Também há o debate de participação dos servidores no Fundo de Previdência, que nós não temos assento. Vamos debater isso em 2024, já que ainda não temos essa política, e, além disso, os aposentados e aposentadas têm a necessidade de construir uma luta unificada das mais diversas categorias e secretarias para constituir uma luta pela devolução dos 14% confiscados pelo governador Belivaldo. Foi uma injustiça cometida pelo governo e que precisa ser reavida o mais breve possível.

 

6ª pergunta – Qual a mensagem que o Sintese deixa para as professoras e professores filiados em todo o Estado de Sergipe em relação à atuação em 2024?

Roberto Silva: A mensagem que a gente deixa aos professores e professoras é a de que nós vamos ter, no dia 06 de março, uma Assembleia Geral Unificada e que, essa assembleia, é muito importante.

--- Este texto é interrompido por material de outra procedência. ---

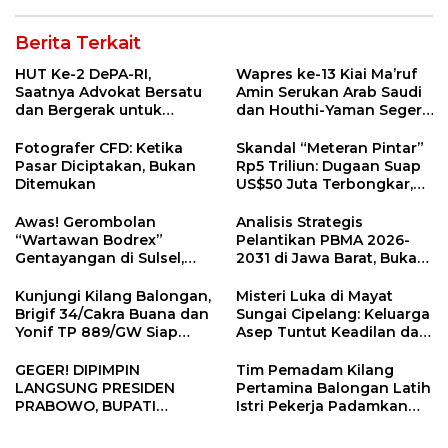
Berita Terkait
HUT Ke-2 DePA-RI,
Wapres ke-13 Kiai Ma’ruf
Saatnya Advokat Bersatu
Amin Serukan Arab Saudi
dan Bergerak untuk
dan Houthi-Yaman Segera
Keadilan
Berdamai
Fotografer CFD: Ketika
Skandal “Meteran Pintar”
Pasar Diciptakan, Bukan
Rp5 Triliun: Dugaan Suap
Ditemukan
US$50 Juta Terbongkar,
Dirut PLN Darmawan
Prasodjo Terpojok!
Awas! Gerombolan
Analisis Strategis
“Wartawan Bodrex”
Pelantikan PBMA 2026-
Gentayangan di Sulsel,
2031 di Jawa Barat, Bukan
Jangan Mau Diperas!
di Jakarta
Kunjungi Kilang Balongan,
Misteri Luka di Mayat
Brigif 34/Cakra Buana dan
Sungai Cipelang: Keluarga
Yonif TP 889/GW Siap
Asep Tuntut Keadilan dan
Berkolaborasi Jaga
Otopsi Ulang
Obvitnas
GEGER! DIPIMPIN
Tim Pemadam Kilang
LANGSUNG PRESIDEN
Pertamina Balongan Latih
PRABOWO, BUPATI
Istri Pekerja Padamkan
INDRAMAYU ABSEN RAPAT
Kebakaran
KRUSIAL KDKMP! Apa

Será a primeira assembleia do ano e nela, tanto professores da rede estadual quanto professores das redes municipais ativos e aposentados, construirão a luta por valorização, pela garantia do piso na carreira e pela construção do Março Vermelho. No nosso congresso estadual do SINTESE, que aconteceu em 2023, nós aprovamos a realização anual do Março Vermelho, cuja ideia é a de que essas pautas de luta dos professores das redes municipais, dos professores da rede estadual, ativos e aposentados, estejam unificados em um grande março de luta.

A gente convoca todos e todas para essa assembleia no 6 de março, às 9h no Cotinguiba Esporte Clube Aracaju, para que a gente possa construir um março com muitas lutas e, com certeza, com muitas vitórias.